Wikimedia developers <wikitech-l(a)Wikipedia.org> writes:
Nick Pisarro wrote:
The current parser, which performs dozens of
passes, probably degrades
by the square of the file size.
Really? All the regular expressions I've seen should be possible in O(N)
time. There's no PHP loops which loop through every character, just
through certain kinds of entities such as every link. I would have
thought that 14 passes at O(N) still produces O(N). Oh well, I'm not a
computer scientist, what would I know.
I had to think about this for a few days:
Doing the scan is linear, however putting together the output string, is
not.
The time to do a single concatenate string operation can be expected to go
up linearly with the total length of the strings being concatenated. The
number of concatenates can be expected to go up linearly by the length of
the string, assuming a roughly constant rate of markups/byte. So the time
to put together the wikified output is going to go up by the product of
the two operations.
So, the time to put together an article is going to be: TotalTime =
ScanTimePerByte * length + AssemblyTimePerByte * length ^ 2.
So, a 30,000 byte article is going to take 10,000 times as long to
assemble as 300 byte article. Based on the values of 'ScanTimePerByte' and
'AssemblyTimePerByte' in the above formula, at some point, the assembly
time is going to swamp out the scan time.
So, the question then becomes, how does one put together the output string
in a way that goes up linearly with the length and not by the square of
the length. Doing "Append" operations rather than concatenates should go
up at a rate that is fairly linear. But there is no string append. You can
do an append to an array, however.
An idea here is that instead of gluing the output string together as one
goes, append each piece of output string as individual elements of an
array. When one is finished, use the PHP "implode" function, with no
'glue' argument, to do the final assembly.
If the "implode" operations is well written, it may not be, before it
starts, it should add up the total number of bytes it will need for the
result string. Then it should allocate the space required in one operation
and assemble the final string by moving everything in at once.
The current development project I am doing in my "day" job, is being done
done in Visual Basic .Net--upgraded from VB 6. (No comments please). Our
product was choking when assembling certain .html files. It turns out that
the problem was found to be assembling an output buffer by doing up to
25,000 byte by byte concatenates.
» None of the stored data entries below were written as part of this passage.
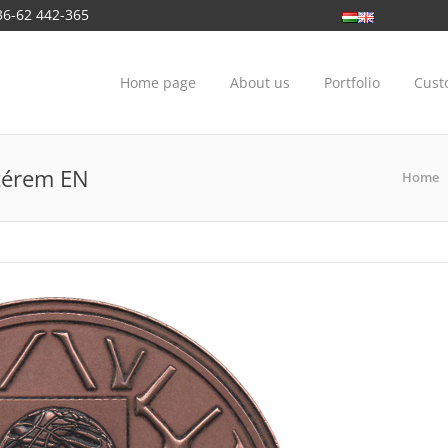
36-62 442-365
Home page
About us
Portfolio
Cust
rtérem EN
Home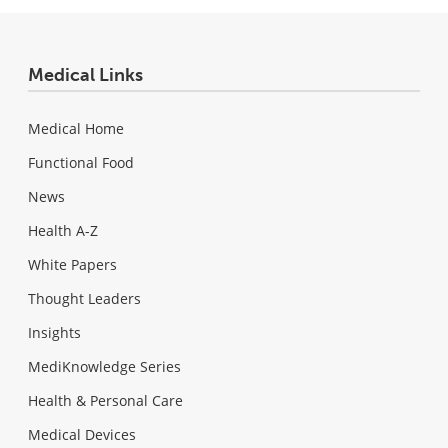
Medical Links
Medical Home
Functional Food
News
Health A-Z
White Papers
Thought Leaders
Insights
MediKnowledge Series
Health & Personal Care
Medical Devices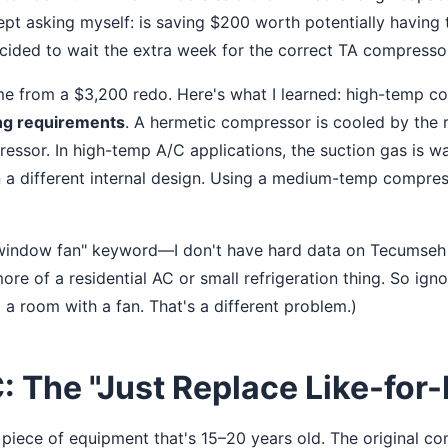
kept asking myself: is saving $200 worth potentially having 
ecided to wait the extra week for the correct TA compresso
me from a $3,200 redo. Here's what I learned: high-temp 
ng requirements
. A hermetic compressor is cooled by the 
ressor. In high-temp A/C applications, the suction gas is w
n a different internal design. Using a medium-temp compres
"window fan" keyword—I don't have hard data on Tecumseh
re of a residential AC or small refrigeration thing. So igno
l a room with a fan. That's a different problem.)
: The "Just Replace Like-for-
piece of equipment that's 15–20 years old. The original c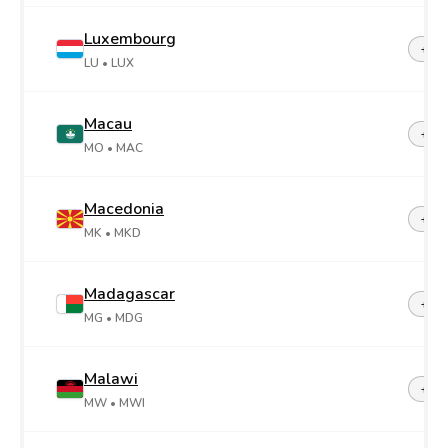
Luxembourg
+35
LU
• LUX
Macau
+85
MO
• MAC
Macedonia
+38
MK
• MKD
Madagascar
+26
MG
• MDG
Malawi
+26
MW
• MWI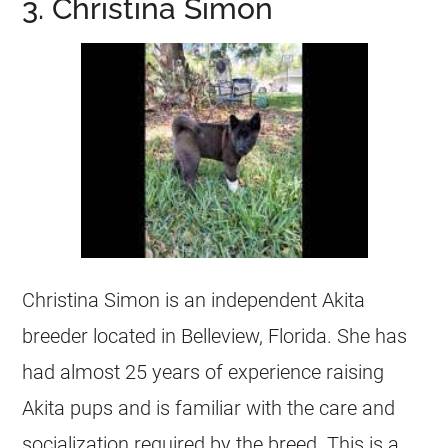
3. Christina Simon
Christina Simon is an independent Akita
breeder located in Belleview, Florida. She has
had almost 25 years of experience raising
Akita pups and is familiar with the care and
socialization required by the breed. This is a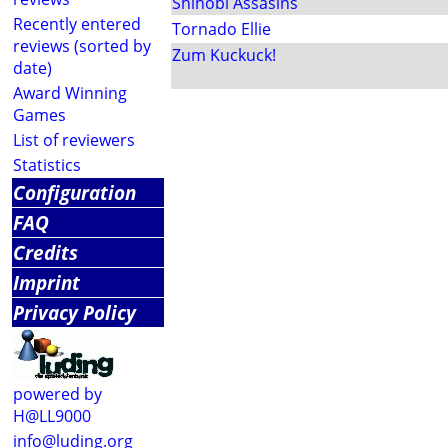
Shinobi Assasins
Recently entered
Tornado Ellie
reviews (sorted by
Zum Kuckuck!
date)
Award Winning
Games
List of reviewers
Statistics
Configuration
FAQ
Credits
Imprint
Privacy Policy
powered by
H@LL9000
info@luding.org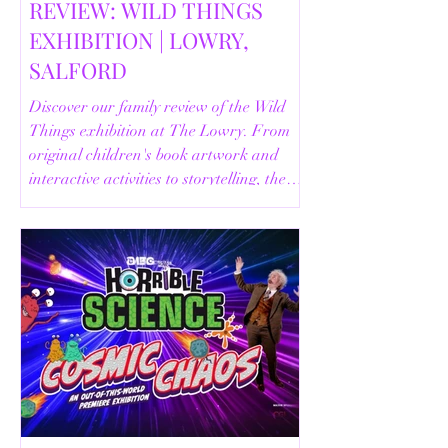
REVIEW: WILD THINGS
EXHIBITION | LOWRY,
SALFORD
Discover our family review of the Wild
Things exhibition at The Lowry. From
original children's book artwork and
interactive activities to storytelling, the
Animal Safari and helpful visitor
information, here's everything you need
to know before your visit.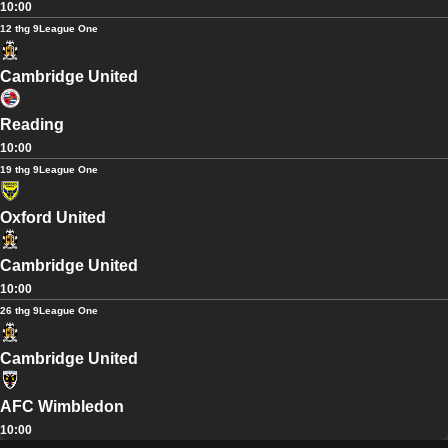
10:00
12 thg 9
League One
Cambridge United
Reading
10:00
19 thg 9
League One
Oxford United
Cambridge United
10:00
26 thg 9
League One
Cambridge United
AFC Wimbledon
10:00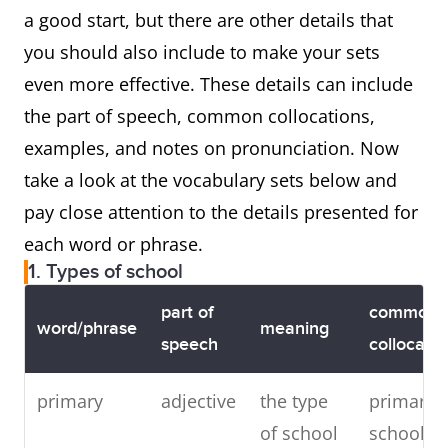
a good start, but there are other details that
you should also include to make your sets
even more effective. These details can include
the part of speech, common collocations,
examples, and notes on pronunciation. Now
take a look at the vocabulary sets below and
pay close attention to the details presented for
each word or phrase.
1. Types of school
part of
common
word/phrase
meaning
speech
collocatio
primary
adjective
the type
primary
of school
school,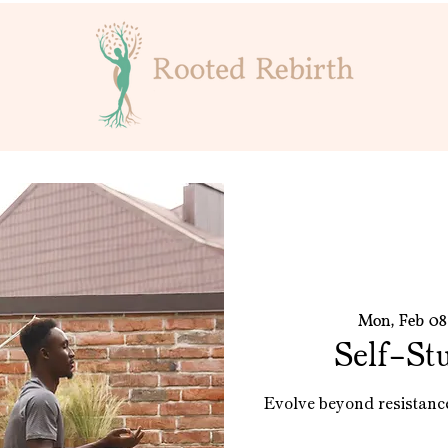
Mon, Feb 08
Self-St
Evolve beyond resistanc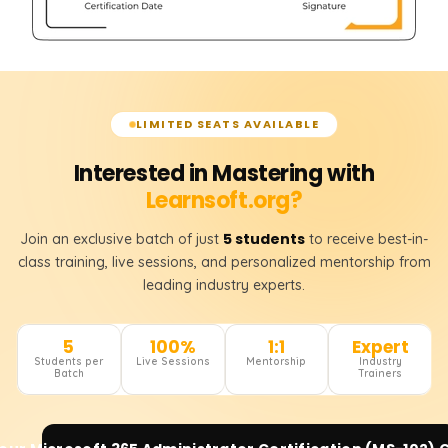
LIMITED SEATS AVAILABLE
Interested in Mastering with
Learnsoft.org?
5 students
Join an exclusive batch of just
to receive best-in-
class training, live sessions, and personalized mentorship from
leading industry experts.
5
100%
1:1
Expert
Students per
Live Sessions
Mentorship
Industry
Batch
Trainers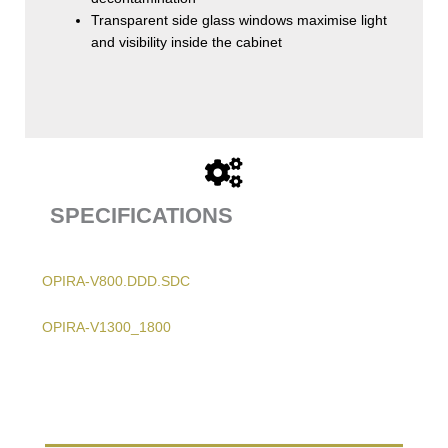
Transparent side glass windows maximise light
and visibility inside the cabinet
SPECIFICATIONS
OPIRA-V800.DDD.SDC
OPIRA-V1300_1800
By using a new object in VB .Net called
a "StringBuilder", which allows doing appends to a buffer, the process
time for this operation dropped in insignificance.
An example of my suggested idea is optimizing such an operation done in
the new Parser object. The parser object turns the string to be wikified
into tokens in one fell swoop, an excellent optimization, but then builds
the result by doing "$s .= $txt;" operations repeatedly. Instead, they
should be replaced by "$sIntermediate[] = $txt".
When finished, 'replaceInternalLinks' can do a 'return implode("",
$sIntermediate);'.
There are other places in the parse where similar operations exist.
Certainly, since Internet protocols can't be nested, the function
'replaceExternalLinks' could be rewritten to assemble an output array then
implode it, rather than doing many square law Replace operations using the
$unique strings.
Another place where $unique is used, a horrible kludge (sorry to the
author), is handling <nowiki>, <pre>, and <math> tags. Since tags
processed by 'doWikiPass2' can not cross <nowiki>... tags [is this
allowed, or if so, desirable?], the processing of those tags could blow
the text into individual strings in an array, just do a 'doWikiPass2' on
the appropriate pieces and assemble the final product with an implode.
There may be similar optimizations in table processing, which I have not
looked at.
I have to go do my "day" job now, but I'll try out some of these things
the next time I get, unless someone gets to this before I do. Please let
me know if one of you starts trying these ideas out before I can get to it.
Nick Pisarro